His clumsy movements tried to mimic the sadist woman next to him and when the tedious job of lathering was accomplished, she took the pink-handled razor to her curved muscular leg. Apparently, said legs hadn't been touched by the object in a while. She brought the razor up, cutting through the fluffy apple smelling foam. When she had finished with her right calf, she motioned for the young man next to her to do the same.
'Hold the handle at an angle and don't press to hard against the skin or you'll remove more than hair.' She warned.
'Got it.' If Ed had thought that his lathering was clumsy...than his thoughts were corrected when pale skin was exposed by crooked strips. Surprisingly, he hadn't cut himself after he had shown his shaving sensei the work on his own calf.
'Good, we'll stop here.' Moving to wash off the rest of the soap, he looked at her, questioning her with his eyes before joining her.
'If we go any further, you will most-likely lose any dignity you have left in your masculinity. I don't want to be responsible for turning you. Wash off and leave.' With this said, he rinsed off and left a little disappointed.
"Brother! Brother!"
"Huh? Alphonse? What's going on?" A yawn escaped out of him as he looked at his brother.
"Big Brother...I'm really surprised at you."
"Huh?" With this Ed took a quick glance around the room; it was empty.
"You completely dozed off in the middle of the Lieutenant's instructions and plans, brother!
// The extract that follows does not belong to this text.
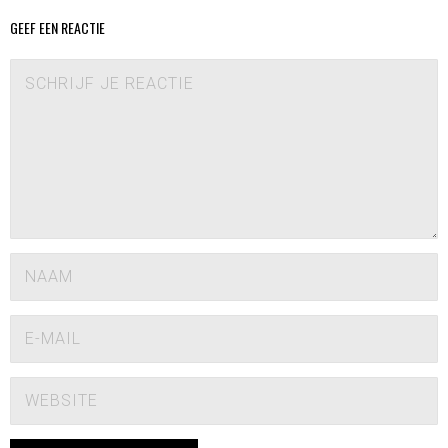
GEEF EEN REACTIE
You're lucky I took note of all the important details!" Al shook his head in a disapproving manner.
"Thanks, Al! Hehe, so what's going on?" Edward discarded his position on the chair and stood up to leave.
As they walked through the door discussing all the streamers and punch needed to be bought, Al neglected the fact that his brother wasn't aware of the type of party being thrown.
"So we're in charge of hanging streamers!" With that enthusiastically said, both boys made their way to their dorm room.